# ACTIVITY LIST
1. Reproduce the passage of the Ypsilanti Public School District article between "The Ypsilanti Public" and "Schools in 2013.", inclusive.
2. According to the Ypsilanti Public School District article, what was the district's State of Michigan School District code?
3. Continue the Ypsilanti Public School District article from where it stops.

# SOURCE EXTRACT
District information
- Closed: 2013

= Ypsilanti Public School District =

School district in Michigan, United States

The Ypsilanti Public School District was a public school district in Ypsilanti Township, Michigan, and serving Ypsilanti and portions of Ypsilanti and Superior townships. Its State of Michigan School District code was 81020. It merged with Willow Run Community Schools and formed Ypsilanti Community Schools in 2013.

==History==
In the 1940s officials from the federal government of the United States asked the Ypsilanti City School District to annex the Willow Run area, which included the Spencer School District. A referendum was held for voters in the Spencer School District, and Spencer voters rejected the measure on a 3-1 basis despite messages of support for the merger from the Spencer school district parent-teacher organization (PTA) and other area leaders. The Spencer district changed its name to the Willow Run district.

Dataset entries
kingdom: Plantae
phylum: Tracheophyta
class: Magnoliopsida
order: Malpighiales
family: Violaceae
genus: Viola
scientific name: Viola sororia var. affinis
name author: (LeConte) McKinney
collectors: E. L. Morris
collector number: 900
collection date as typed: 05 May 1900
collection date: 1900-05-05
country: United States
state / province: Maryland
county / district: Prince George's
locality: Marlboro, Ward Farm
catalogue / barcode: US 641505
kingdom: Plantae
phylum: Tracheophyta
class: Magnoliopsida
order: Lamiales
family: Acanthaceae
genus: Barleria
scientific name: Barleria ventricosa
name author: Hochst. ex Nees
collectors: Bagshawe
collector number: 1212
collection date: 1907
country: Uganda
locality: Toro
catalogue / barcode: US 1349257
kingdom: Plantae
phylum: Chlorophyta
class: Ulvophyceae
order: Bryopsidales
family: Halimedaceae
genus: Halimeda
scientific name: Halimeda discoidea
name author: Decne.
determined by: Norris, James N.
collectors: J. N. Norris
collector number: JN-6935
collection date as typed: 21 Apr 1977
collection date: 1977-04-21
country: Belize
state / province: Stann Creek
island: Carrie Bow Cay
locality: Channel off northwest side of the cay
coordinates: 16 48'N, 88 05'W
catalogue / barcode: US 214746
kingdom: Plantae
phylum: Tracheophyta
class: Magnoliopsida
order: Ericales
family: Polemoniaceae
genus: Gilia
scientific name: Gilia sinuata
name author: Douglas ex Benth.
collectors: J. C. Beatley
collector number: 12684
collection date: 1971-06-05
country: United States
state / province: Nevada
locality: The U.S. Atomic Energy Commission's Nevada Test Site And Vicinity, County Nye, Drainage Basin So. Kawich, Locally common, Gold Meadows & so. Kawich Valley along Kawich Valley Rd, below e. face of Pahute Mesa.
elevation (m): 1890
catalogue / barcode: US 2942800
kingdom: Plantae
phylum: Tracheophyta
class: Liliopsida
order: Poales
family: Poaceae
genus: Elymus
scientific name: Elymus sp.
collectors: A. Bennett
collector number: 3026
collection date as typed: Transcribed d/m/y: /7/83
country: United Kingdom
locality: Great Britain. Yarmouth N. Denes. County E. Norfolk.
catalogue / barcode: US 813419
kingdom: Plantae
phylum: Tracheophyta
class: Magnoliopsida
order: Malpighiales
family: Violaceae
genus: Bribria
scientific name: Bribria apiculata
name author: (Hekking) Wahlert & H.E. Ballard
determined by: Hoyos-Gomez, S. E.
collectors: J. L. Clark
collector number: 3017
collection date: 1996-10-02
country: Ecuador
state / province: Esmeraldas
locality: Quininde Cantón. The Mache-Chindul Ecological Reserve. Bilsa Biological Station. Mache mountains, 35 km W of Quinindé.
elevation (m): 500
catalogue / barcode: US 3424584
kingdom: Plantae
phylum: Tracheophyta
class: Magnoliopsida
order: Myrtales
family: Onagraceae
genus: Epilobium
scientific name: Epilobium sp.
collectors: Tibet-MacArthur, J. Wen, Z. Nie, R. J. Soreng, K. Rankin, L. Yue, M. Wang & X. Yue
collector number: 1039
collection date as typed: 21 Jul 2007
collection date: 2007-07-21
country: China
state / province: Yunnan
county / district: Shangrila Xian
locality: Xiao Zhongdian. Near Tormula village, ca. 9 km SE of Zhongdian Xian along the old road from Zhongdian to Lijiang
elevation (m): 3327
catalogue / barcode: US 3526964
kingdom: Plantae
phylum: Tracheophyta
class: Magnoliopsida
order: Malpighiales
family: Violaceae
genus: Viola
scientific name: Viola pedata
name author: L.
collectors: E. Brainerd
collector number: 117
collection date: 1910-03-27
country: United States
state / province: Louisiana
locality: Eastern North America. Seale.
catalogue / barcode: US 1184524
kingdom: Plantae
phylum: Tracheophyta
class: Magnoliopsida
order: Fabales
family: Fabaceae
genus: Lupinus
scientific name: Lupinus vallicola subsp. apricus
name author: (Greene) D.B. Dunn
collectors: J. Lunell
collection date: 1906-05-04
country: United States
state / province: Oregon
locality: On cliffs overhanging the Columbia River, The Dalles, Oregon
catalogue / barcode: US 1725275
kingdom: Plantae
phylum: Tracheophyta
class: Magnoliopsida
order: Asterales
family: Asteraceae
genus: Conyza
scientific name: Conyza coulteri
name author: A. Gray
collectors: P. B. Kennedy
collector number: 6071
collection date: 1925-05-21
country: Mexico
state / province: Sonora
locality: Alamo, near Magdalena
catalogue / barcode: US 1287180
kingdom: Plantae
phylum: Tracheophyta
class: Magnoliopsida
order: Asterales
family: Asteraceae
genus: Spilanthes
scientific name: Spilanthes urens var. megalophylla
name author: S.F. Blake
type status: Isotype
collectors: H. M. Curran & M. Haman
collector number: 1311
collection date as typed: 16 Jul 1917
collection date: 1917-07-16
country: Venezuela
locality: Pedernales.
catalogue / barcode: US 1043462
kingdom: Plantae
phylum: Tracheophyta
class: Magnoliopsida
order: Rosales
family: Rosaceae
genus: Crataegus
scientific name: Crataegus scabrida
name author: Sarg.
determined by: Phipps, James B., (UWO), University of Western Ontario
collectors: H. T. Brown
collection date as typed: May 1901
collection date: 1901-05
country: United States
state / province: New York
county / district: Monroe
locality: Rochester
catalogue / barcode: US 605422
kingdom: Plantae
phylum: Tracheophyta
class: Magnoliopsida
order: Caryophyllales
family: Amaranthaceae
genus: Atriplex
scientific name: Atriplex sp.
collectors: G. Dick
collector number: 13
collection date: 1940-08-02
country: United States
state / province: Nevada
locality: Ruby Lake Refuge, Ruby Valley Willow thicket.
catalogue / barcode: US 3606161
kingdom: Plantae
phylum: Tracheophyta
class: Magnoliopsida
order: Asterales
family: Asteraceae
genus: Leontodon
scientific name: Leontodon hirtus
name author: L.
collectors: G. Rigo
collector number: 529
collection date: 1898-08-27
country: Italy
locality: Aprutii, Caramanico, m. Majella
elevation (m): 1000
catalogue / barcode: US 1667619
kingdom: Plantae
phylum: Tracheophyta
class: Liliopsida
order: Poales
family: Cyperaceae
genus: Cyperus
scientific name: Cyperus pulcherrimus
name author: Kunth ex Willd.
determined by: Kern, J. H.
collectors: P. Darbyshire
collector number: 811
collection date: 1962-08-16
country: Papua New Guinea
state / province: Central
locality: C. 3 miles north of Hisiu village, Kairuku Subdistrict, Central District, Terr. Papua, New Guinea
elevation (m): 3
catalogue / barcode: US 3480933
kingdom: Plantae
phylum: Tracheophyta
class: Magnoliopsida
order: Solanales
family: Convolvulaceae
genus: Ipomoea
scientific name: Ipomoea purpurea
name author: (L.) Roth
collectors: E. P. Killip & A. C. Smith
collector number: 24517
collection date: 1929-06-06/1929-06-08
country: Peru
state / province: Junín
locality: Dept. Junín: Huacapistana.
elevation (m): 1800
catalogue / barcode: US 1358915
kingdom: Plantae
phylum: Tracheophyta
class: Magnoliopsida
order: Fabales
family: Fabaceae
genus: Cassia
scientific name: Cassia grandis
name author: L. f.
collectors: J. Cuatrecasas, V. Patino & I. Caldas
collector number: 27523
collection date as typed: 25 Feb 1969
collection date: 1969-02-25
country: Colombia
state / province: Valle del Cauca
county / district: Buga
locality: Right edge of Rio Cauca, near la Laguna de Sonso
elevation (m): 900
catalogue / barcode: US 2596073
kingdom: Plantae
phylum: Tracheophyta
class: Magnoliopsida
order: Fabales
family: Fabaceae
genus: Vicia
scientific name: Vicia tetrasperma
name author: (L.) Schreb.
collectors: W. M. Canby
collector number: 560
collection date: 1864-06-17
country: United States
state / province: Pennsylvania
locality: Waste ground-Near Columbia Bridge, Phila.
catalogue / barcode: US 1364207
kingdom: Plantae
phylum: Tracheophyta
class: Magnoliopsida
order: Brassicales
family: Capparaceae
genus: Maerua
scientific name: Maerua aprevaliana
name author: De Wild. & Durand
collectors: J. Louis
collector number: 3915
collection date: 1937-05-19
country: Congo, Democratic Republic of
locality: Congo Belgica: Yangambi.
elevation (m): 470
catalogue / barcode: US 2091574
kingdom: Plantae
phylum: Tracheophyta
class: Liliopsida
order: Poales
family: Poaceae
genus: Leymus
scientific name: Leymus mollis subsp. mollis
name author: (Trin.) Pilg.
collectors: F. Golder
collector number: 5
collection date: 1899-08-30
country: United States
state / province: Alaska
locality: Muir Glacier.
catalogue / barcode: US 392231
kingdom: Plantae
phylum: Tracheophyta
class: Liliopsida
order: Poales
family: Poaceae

# RESULTS IN ORDER
1.
The Ypsilanti Public School District was a public school district in Ypsilanti Township, Michigan, and serving Ypsilanti and portions of Ypsilanti and Superior townships. Its State of Michigan School District code was 81020. It merged with Willow Run Community Schools and formed Ypsilanti Community Schools in 2013.

2. 81020

3.
As of the 2006–2007 school year, the Ypsilanti district used the four-tier system composed of Pre-K/K, 1–5, 6–8, and 9-12 Grade Levels that it has used since the 1993–1994 school year. Prior to that, the district used a system composed of Pre-K/K, 1–6, 7–9, and 10-12 Grade Levels since the transition of Perry to a Pre-K/K building.

On June 8, 2009, the YPS school board unanimously passed a resolution to "discuss options for the consideration and sharing of services" with the Lincoln School District, which had passed a similar resolution. Board members also left open the option of incorporating the Willow Run School District into the talks at a future date.

On November 6, 2012, voters in both the Ypsilanti and Willow Run School Districts voted to consolidate the two districts. The two districts became one unified district, Ypsilanti Community Schools, on July 1, 2013. A unified school board, appointed by the Washtenaw Intermediate School District Board of Education, was formed to oversee the transition.

The final day of classes for YPS was Friday June 7, 2013.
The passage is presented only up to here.